I struggled to find this as well. In my case I wanted the final formatted prompt string being used inside of the API call.
Example usage:
# Define a partial variable for the chatbot to use
my_partial_variable = """APPLE SAUCE"""
# Initialize your chat template with partial variables
prompt_messages = [
# System message
SystemMessage(content=("""You are a hungry, hungry bot""")),
# Instructions for the chatbot to set context and actions
HumanMessagePromptTemplate(
prompt=PromptTemplate(
template="""Your life goal is to search for some {conversation_topic}. If you encounter food in the conversation below, please eat it:\n###\n{conversation}\n###\nHere is the food: {my_partial_variable}""",
input_variables=["conversation_topic", "conversation"],
partial_variables={"my_partial_variable": my_partial_variable},
)
),
# Placeholder for additional agent notes
MessagesPlaceholder("agent_scratchpad"),
]
prompt = ChatPromptTemplate(messages=prompt_messages)

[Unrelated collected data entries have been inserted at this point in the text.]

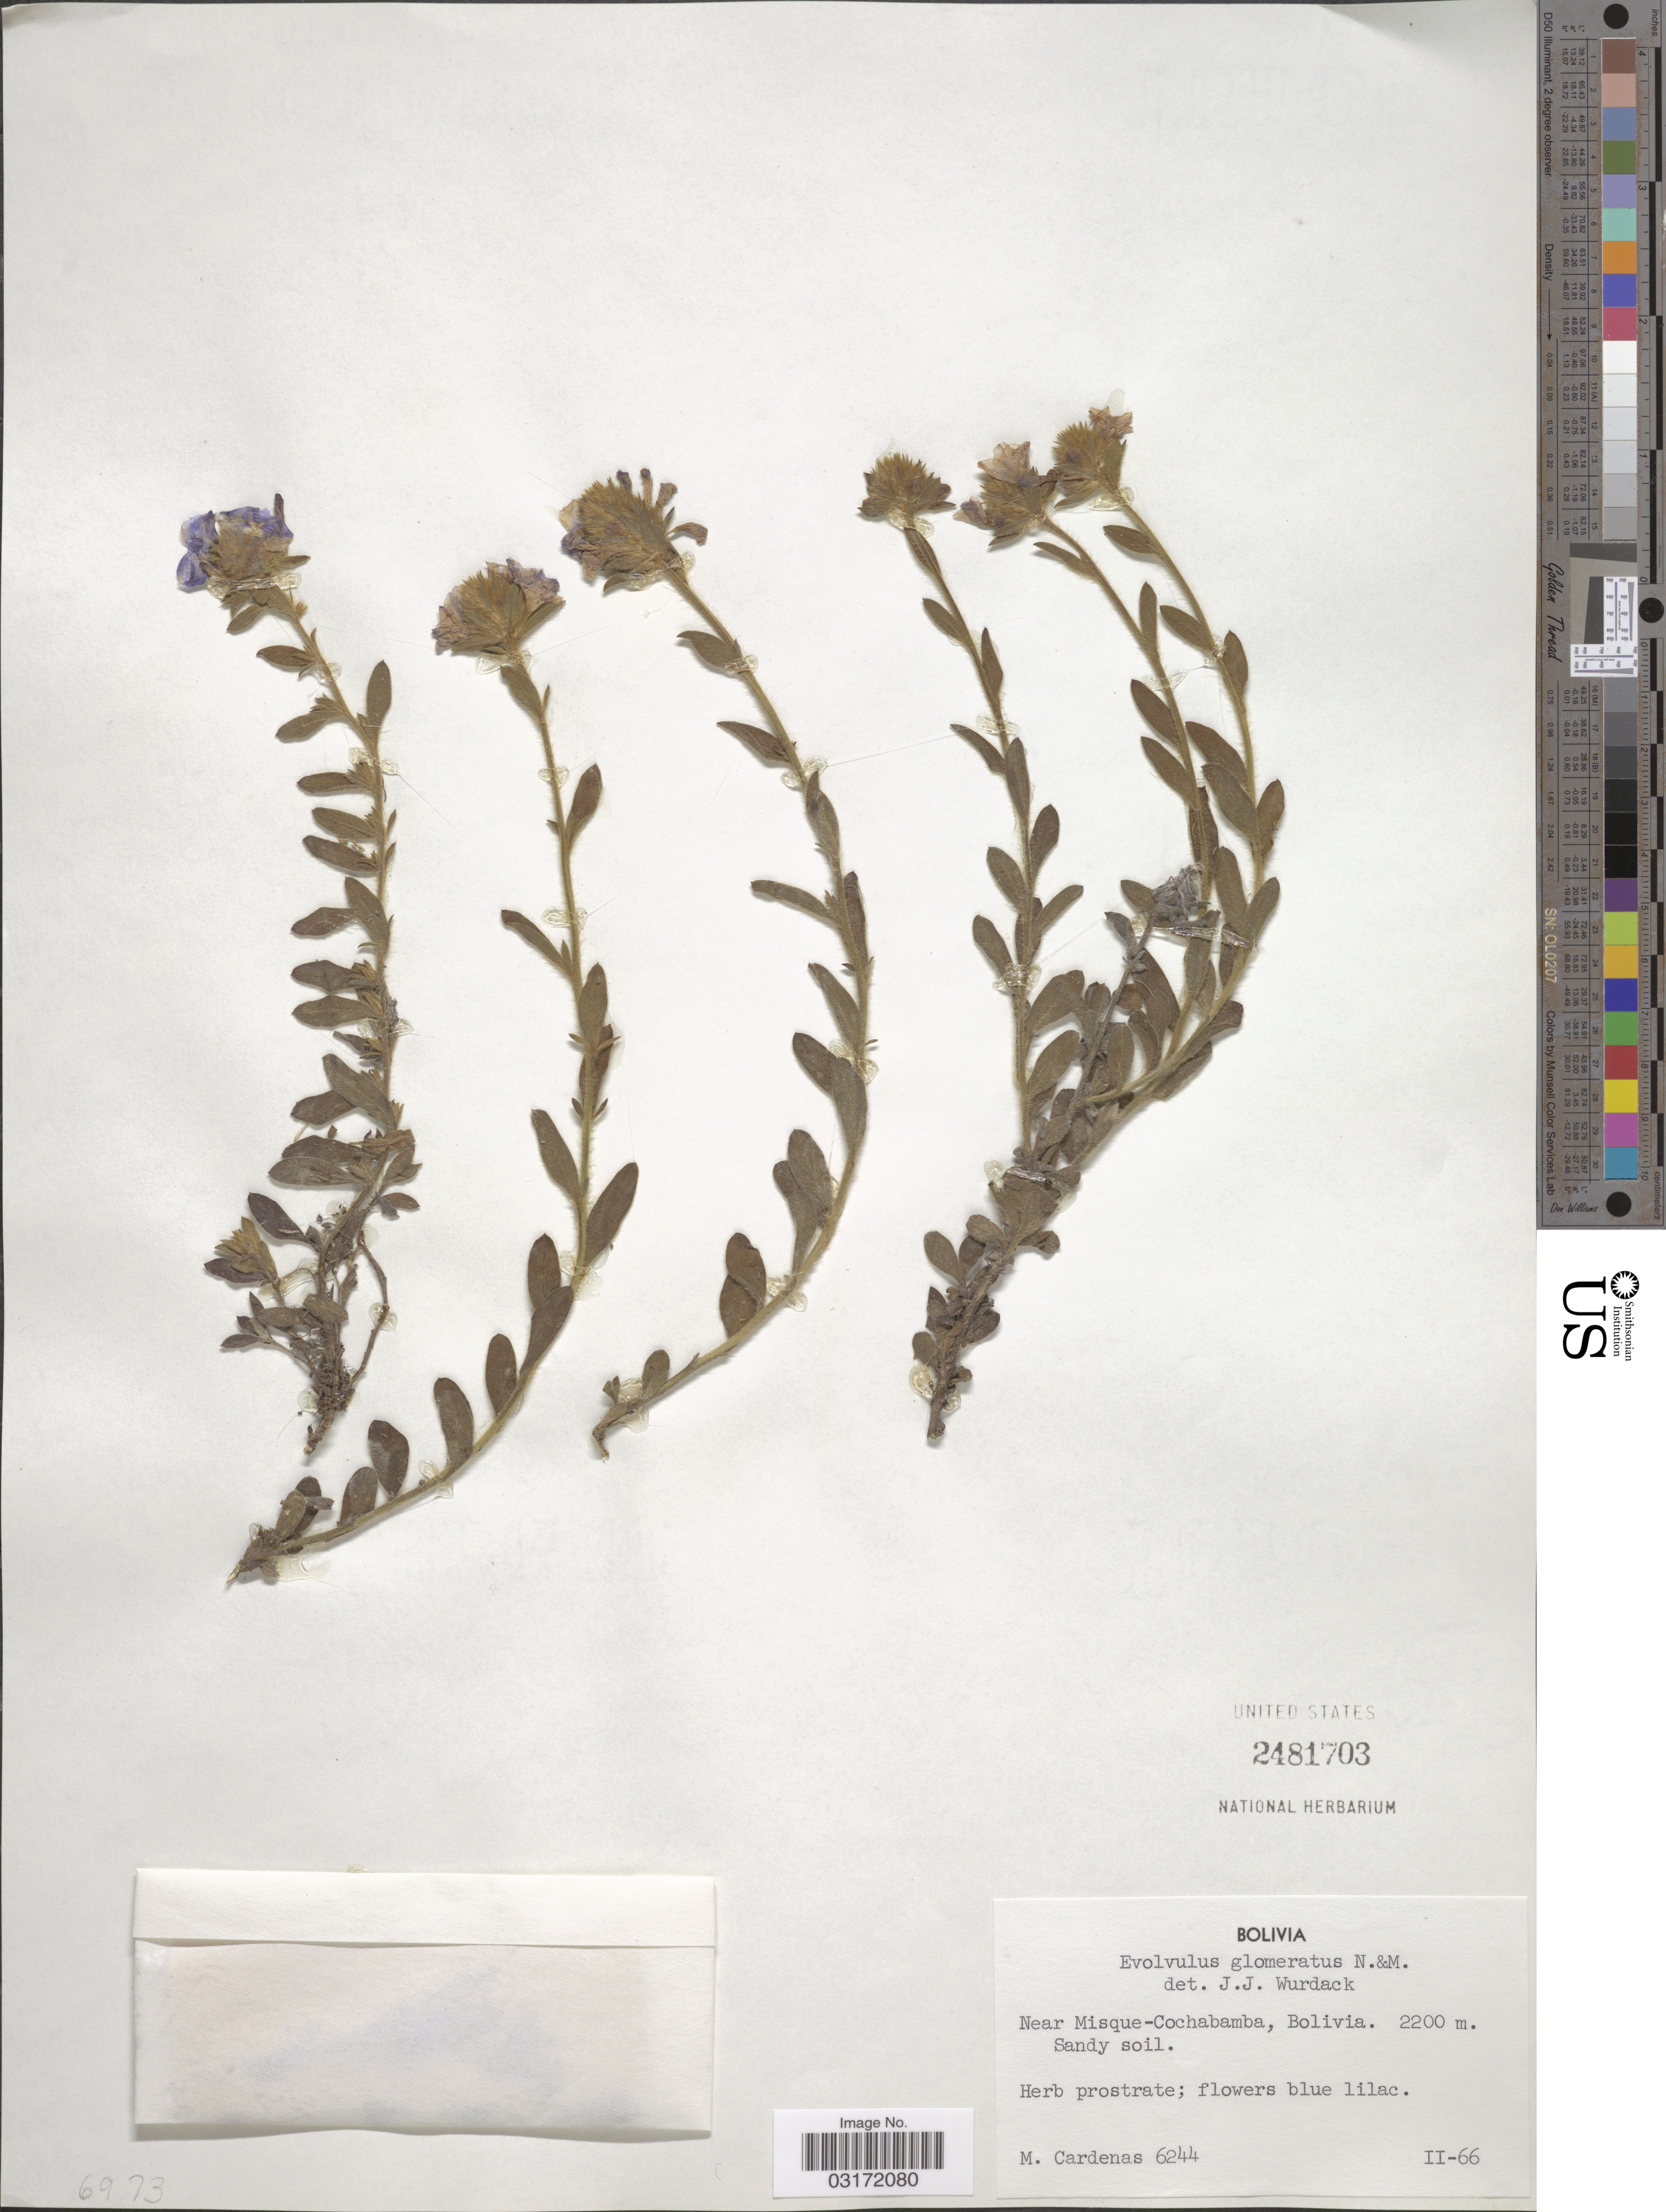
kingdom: Plantae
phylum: Tracheophyta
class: Magnoliopsida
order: Solanales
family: Convolvulaceae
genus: Evolvulus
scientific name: Evolvulus glomeratus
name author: Nees & Mart.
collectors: M. Cárdenas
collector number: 6244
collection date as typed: Transcribed d/m/y: /2/66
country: Bolivia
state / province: Cochabamba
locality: Near Misque-Cochabamba, Bolivia.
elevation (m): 2200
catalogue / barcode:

prompt_as_string = prompt.format(
conversation_topic="Delicious food",
conversation="Nothing about food to see here",
agent_scratchpad=[],
)
print(prompt_as_string)
System: You are a hungry, hungry bot
Human: Your life goal is to search for some Delicious food. If you encounter food in the conversation below, please eat it:
###
Nothing about food to see here
###
Here is the food: APPLE SAUCE
I ended up using callbacks (like StdOut / self-implemented loguru-based / langfuse / arize-phoenix / mlflow / wandb)
Wait, what is the final solution for this though? I can't wrap my head around making things complex for something that should have been basic.
@krishna-praveen for me it is usage of community-provided / self-implemented langchain callback mechanism
chain.prompt.format_prompt(**input)
Yeah, trying to find a solution for this as well, on the JS version. I have an agent with tools, and I'd like to see a final prompt that ChatGPT will receive. The chain.prompt.format({...inputs}); will only print the version of the prompt that my code provides, that's clearly not the entirety of it.
The chaining concept is a little difficult to get visibility into - I solved with the following:
def debug_lambda(x):
print(x)
return x
debug_runnable = RunnableLambda(debug_lambda)
This means you can simply pipe through your debug runnable to see the prompt that goes through:
ie.
| self.prompt
| debug_runnable
| self.model
Investigating a final prompt is such a common thing that it seems like there should be a nicer way of doing this.
For debugging or other traceability purposes it is sometimes useful to see the final prompt text as sent to the completion model.
It would be good to have a mechanism that logged or otherwise surfaced (e.g. for storing to a database) the final prompt text.